Final Summary Statistics

# Descriptive statistics
df.iloc[:,:16].describe()

	CIK	BHR_pos_score	BHR_neg_score	LM_pos_score	LM_neg_score	portfolio_pos_score	portfolio_neg_score	project_pos_score	project_neg_score	capex_pos_score	capex_neg_score	t_2	t_3_10
count	4.960000e+02	496.000000	496.000000	496.000000	496.000000	496.000000	496.000000	496.000000	496.000000	496.000000	496.000000	493.000000	493.000000
mean	7.921247e+05	0.023510	0.025476	0.004929	0.015821	0.002814	0.003269	0.005390	0.006697	0.005109	0.008814	0.003961	-0.008787
std	5.525659e+05	0.004108	0.003692	0.001378	0.003886	0.000786	0.001106	0.000925	0.001315	0.001491	0.001684	0.044905	0.065878
min	1.800000e+03	0.003530	0.008953	0.000272	0.002541	0.000000	0.000000	0.002474	0.001271	0.001773	0.003536	-0.447716	-0.288483
25%	9.767775e+04	0.021520	0.023554	0.004011	0.013240	0.002321	0.002591	0.004761	0.005981	0.004056	0.007717	-0.019317	-0.048646
50%	8.840640e+05	0.023888	0.025689	0.004845	0.015546	0.002748	0.003093	0.005322	0.006785	0.004922	0.008691	0.000750	-0.009661
75%	1.137871e+06	0.025936	0.027566	0.005651	0.017897	0.003277	0.003760	0.005851	0.007470	0.005924	0.009611	0.026934	0.029412
max	1.868275e+06	0.037982	0.038030	0.010899	0.035088	0.005633	0.010827	0.009015	0.012292	0.011321	0.016639	0.369110	0.332299

In the S&P500 data set, there are 496 complete observations. BHR Positive has the second largest mean sentiment score behind BHR Negative. This shows us that throughout the firms the BHR library has more sentiment hits. This makes sense due to the large size of this dictionary.

3. Results

# Correlation table with 10 variables and 2 returns
corr_plot = sns.heatmap(p1.corr(), cmap="YlGnBu", annot=True)

png

Discussion Question 1

It is interesting how the BHR sentiment scores have an inverse relationship to the returns. It appears that a positive BHR score is negatively correlated to the return. The LM scores are both negatively correlated to the holding period.

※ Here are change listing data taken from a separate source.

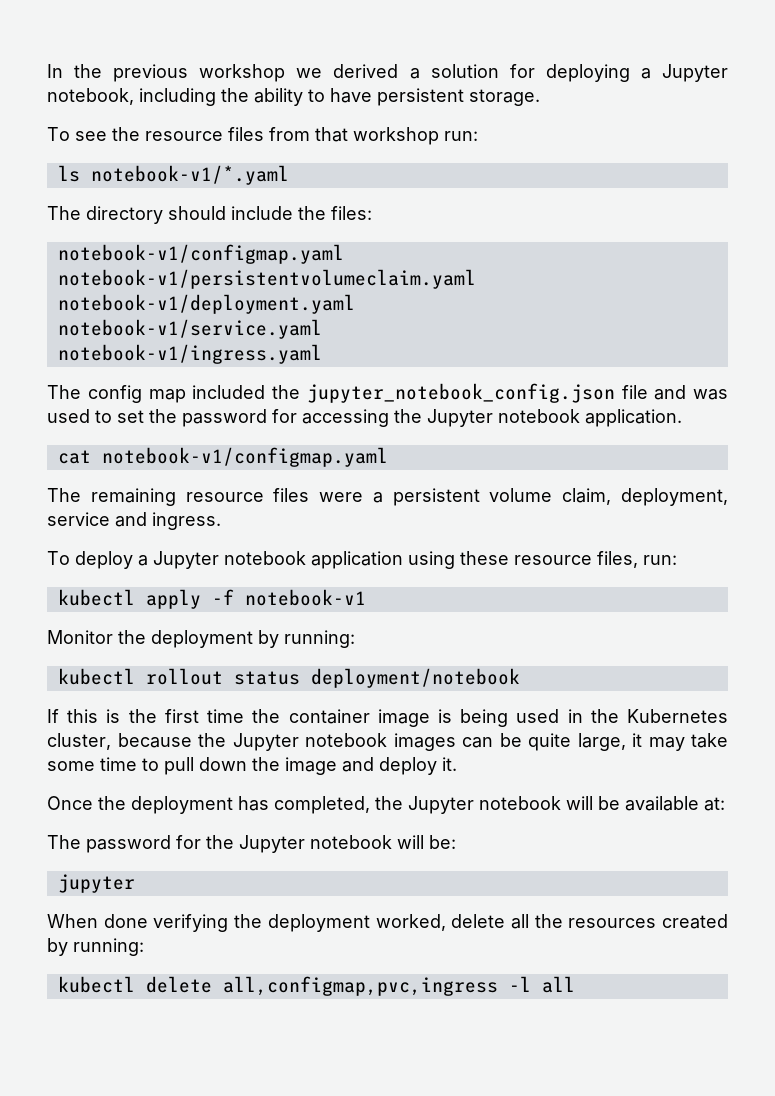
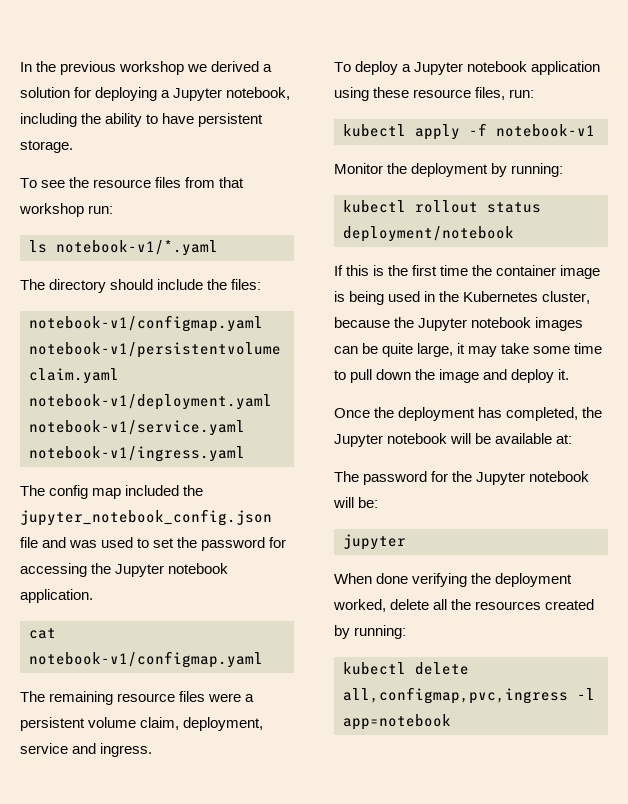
[541,976,575,993] all -> [343,714,451,730] app=notebook

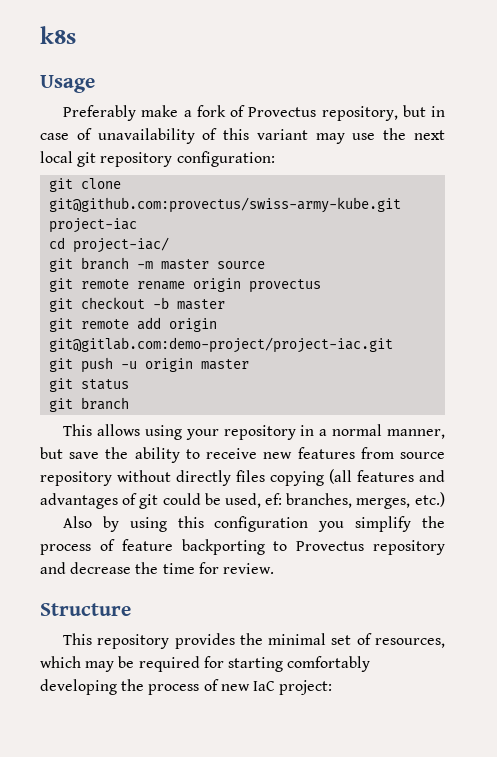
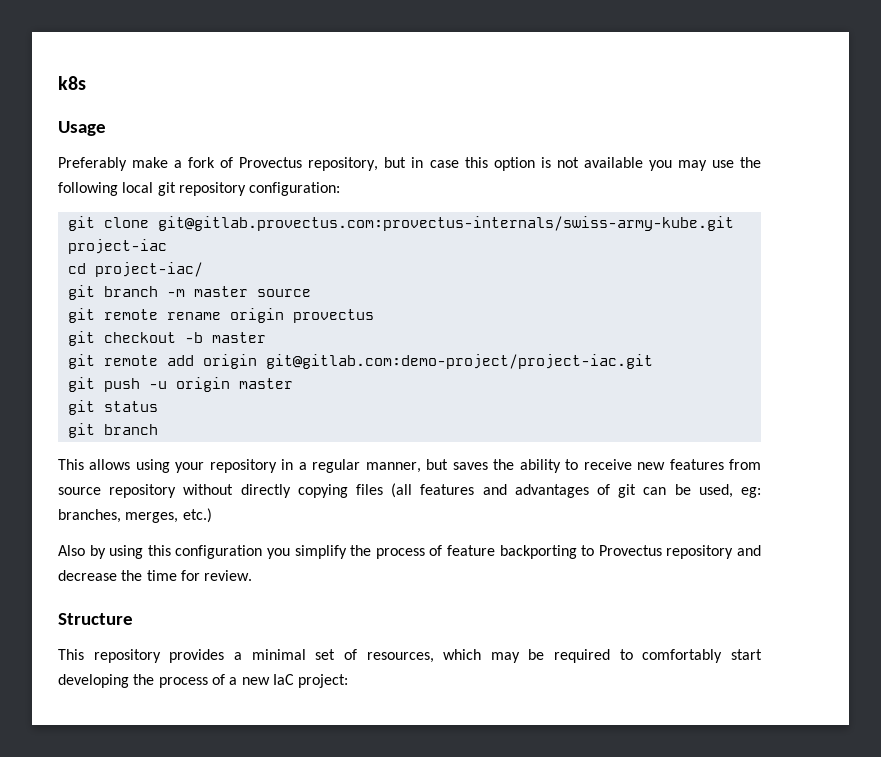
[76,128,308,144] of unavailability of this variant -> [464,157,672,171] this option is not available you
[413,130,445,140] next -> [58,182,118,196] following
[49,197,402,213] git@github.com:provectus/swiss-army-kube.git -> [157,216,734,231] git@gitlab.provectus.com:provectus-internals/swiss-army-kube.git
[332,424,383,436] normal -> [312,459,361,473] regular
[69,452,100,459] save -> [452,462,488,470] saves
[236,470,324,486] files copying -> [297,484,383,498] copying files
[162,493,201,505] could -> [643,487,667,495] can
[265,493,283,505] ef: -> [741,487,762,498] eg:
[239,633,263,645] the -> [233,652,242,660] a
[203,656,371,672] for starting comfortably -> [619,649,762,663] to comfortably start
(219, 685) none -> [229,677,238,685] a

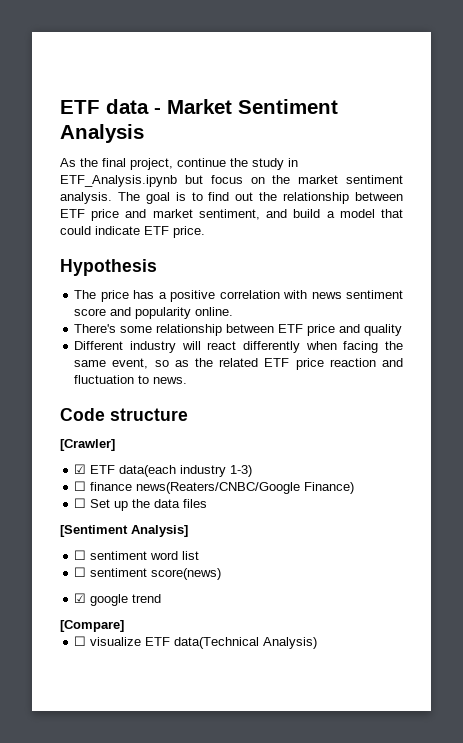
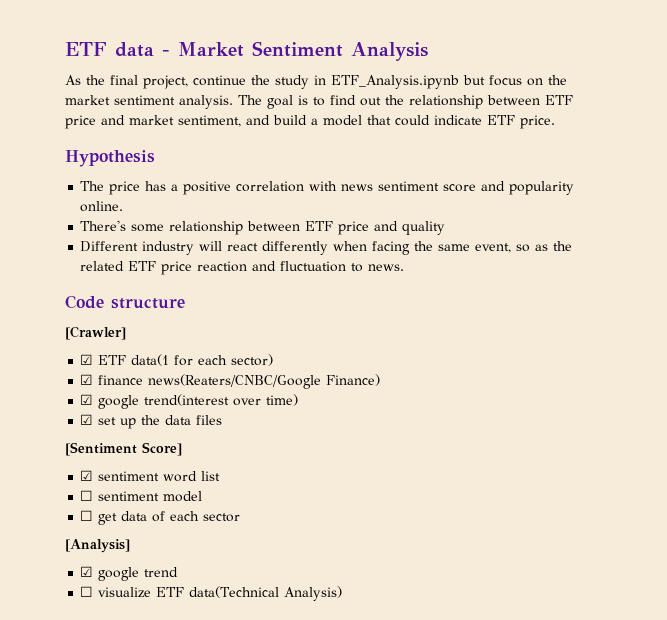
[119,465,253,477] [74,481,355,494] [74,498,111,508] data(each industry 1-3) // ☐ finance news(Reaters/CNBC/Google Finance) // ☐ Set -> [131,354,274,366] [80,374,381,389] [80,394,299,409] [80,414,117,425] data(1 for each sector) // ☑ finance news(Reaters/CNBC/Google Finance) // ☑ google trend(interest over time) // ☑ set
[131,525,188,537] [74,550,87,560] Analysis] // ☐ -> [142,442,182,456] [80,470,94,481] Score] // ☑
[151,568,222,580] score(news) -> [163,491,203,502] [80,510,241,525] [65,539,130,553] model // ☐ get data of each sector // [Analysis]
[60,620,124,632] // [Compare] -> (179, 572) none

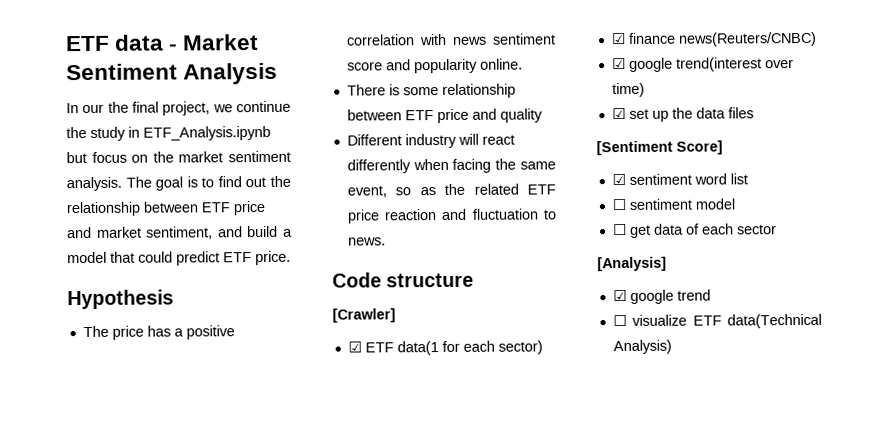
[65,75,81,85] As -> [66,103,105,114] In our
(188, 82) none -> [212,104,233,113] we
[434,115,482,125] indicate -> [176,251,220,266] predict
[80,220,127,231] There's -> [346,84,400,96] There is
[148,374,381,389] news(Reaters/CNBC/Google Finance) -> [677,31,817,47] news(Reuters/CNBC)

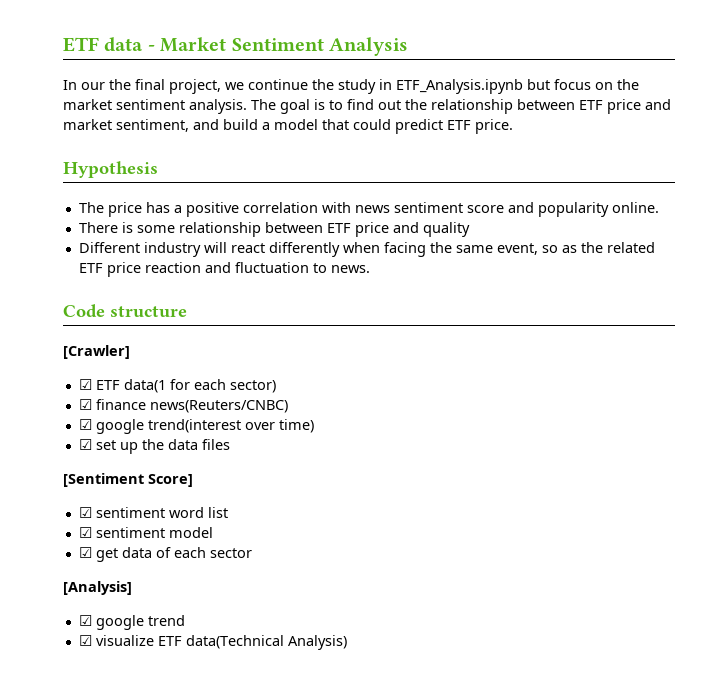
[611,198,626,211] ☐ -> [78,527,92,538] ☑
[612,223,627,236] ☐ -> [78,547,92,558] ☑
[612,314,627,327] ☐ -> [78,635,92,646] ☑

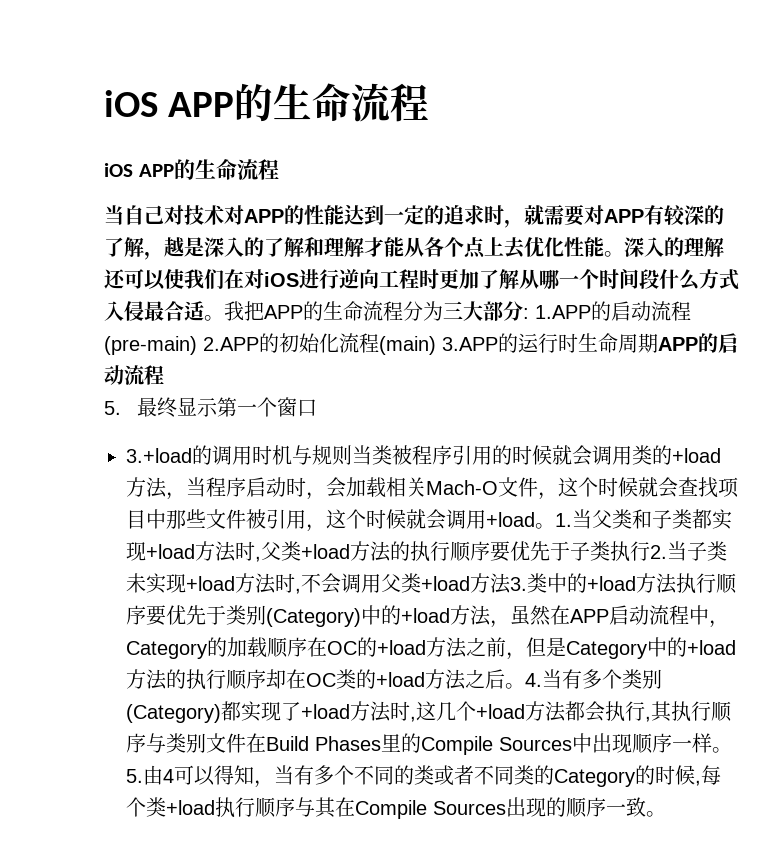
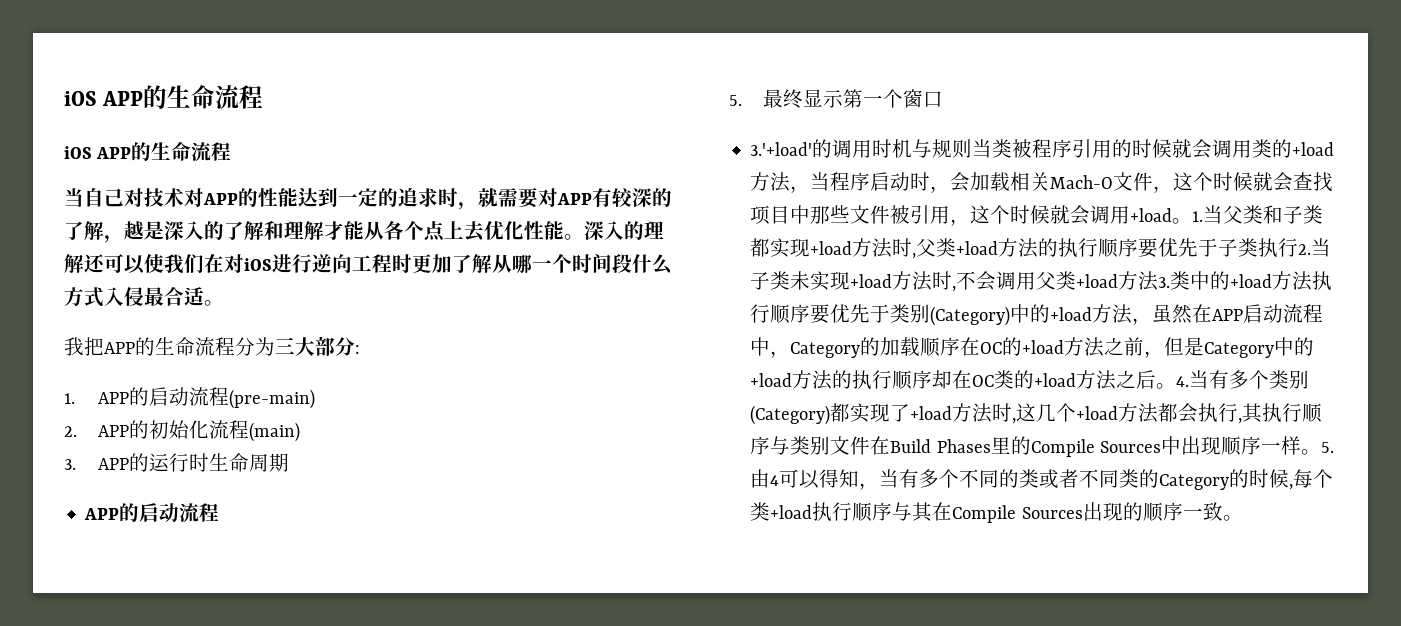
(224, 318) none -> (224, 303) //
[535,305,591,319] 1.APP -> [64,392,129,404] // 1. APP
[203,337,259,351] 2.APP -> [64,425,129,437] // 2. APP
[442,337,498,351] 3.APP -> [64,458,129,470] // 3. APP
(658, 343) none -> (289, 462) //
[126,448,192,463] 3.+load -> [750,142,813,156] 3.'+load'

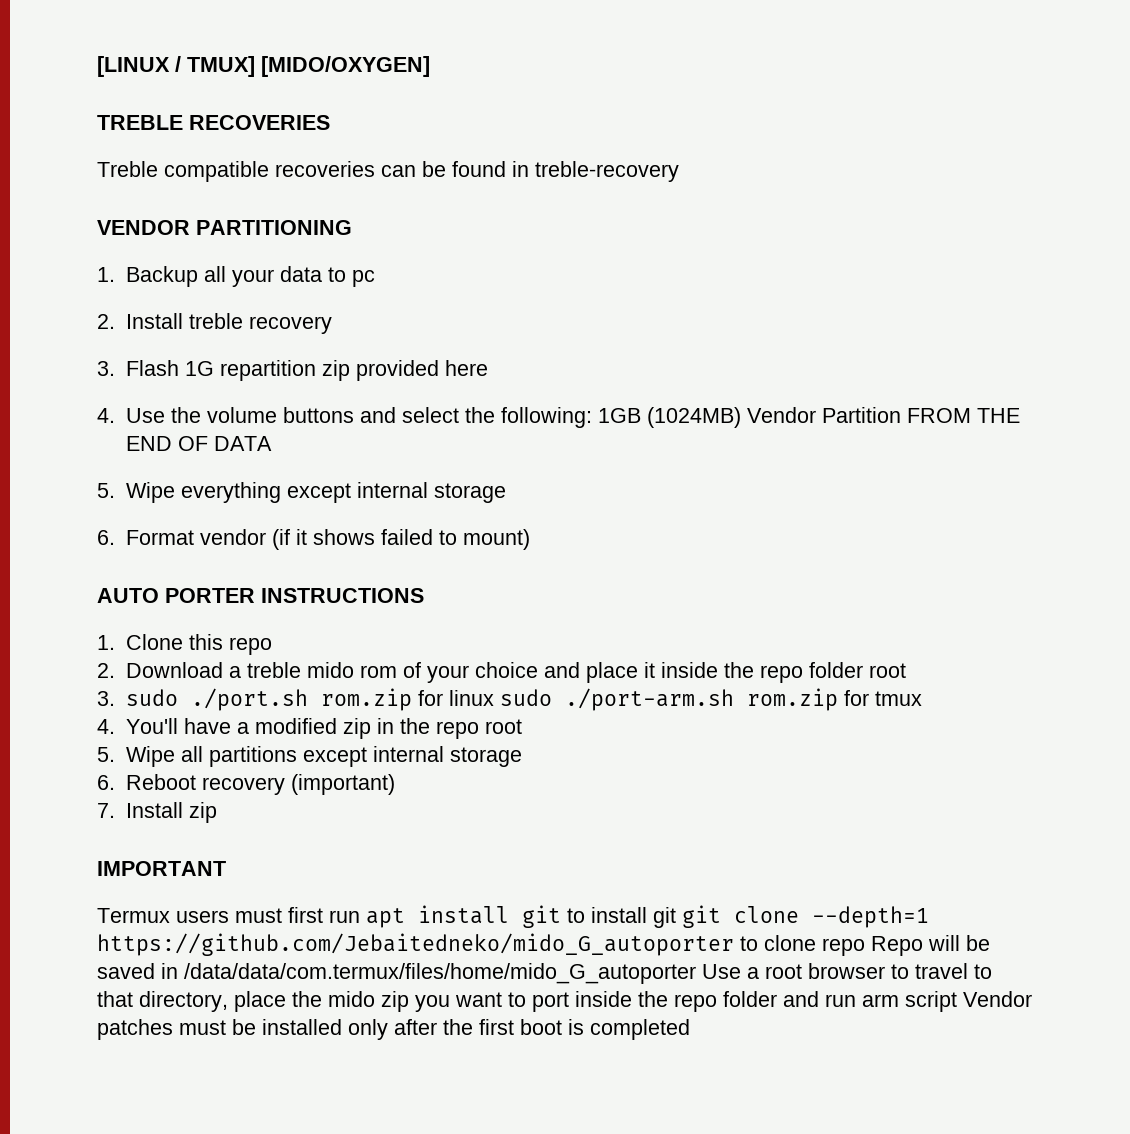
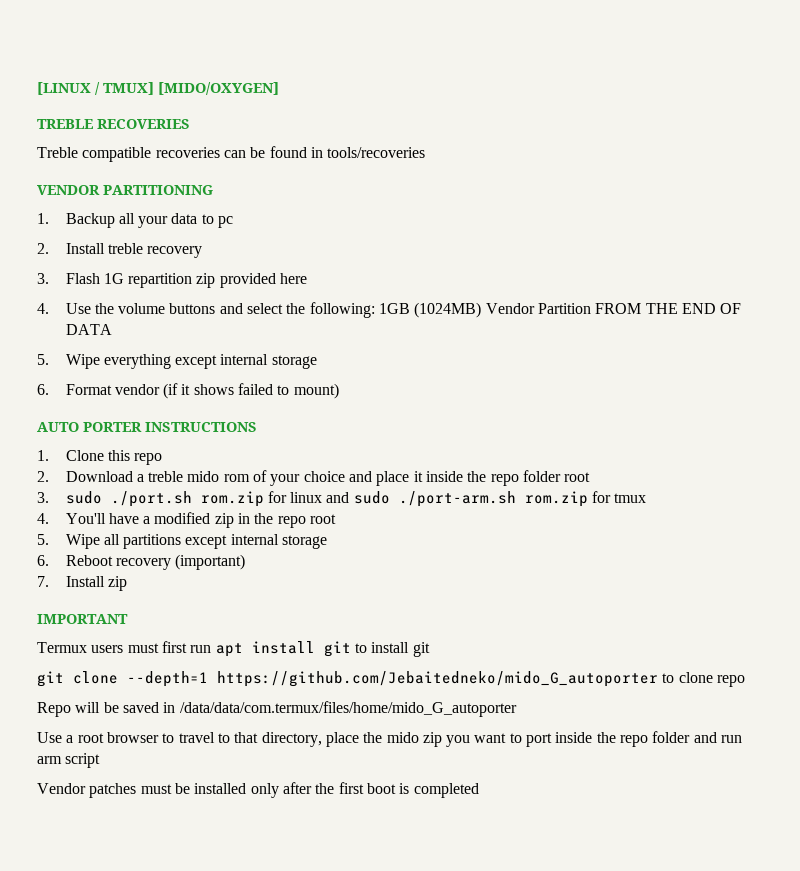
[535,161,679,182] treble-recovery -> [327,147,426,158] tools/recoveries
(495, 698) none -> [326,492,350,503] and
(676, 917) none -> (430, 649) //
(865, 947) none -> (745, 681) //
(696, 973) none -> (517, 709) //
(957, 1001) none -> (101, 760) //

corr_lm = sns.heatmap(p_lm.corr(), annot=True)

png

Discussion Question 2

With regards to table 3 in the ML_JFE paper, we are getting similar results. The correlation between the libraries is higher than the correlation between the libraries and the returns.

Discussion Question 3

I believe they decided to include so many more firms in their study for robustness. In a market with 3,000+ US participants and thousands more globally, to do a truly academic study, a large sample size is required. Large sample sizes decrease the probability of outliers and abnormalities affecting the results.

Discussion Question 4

There is a difference in magnitude in our results, I believe this is most likely due to their use of larger sentiment libraries and larger firm counts. The lack of correlation becomes marginally larger as the observation count increases.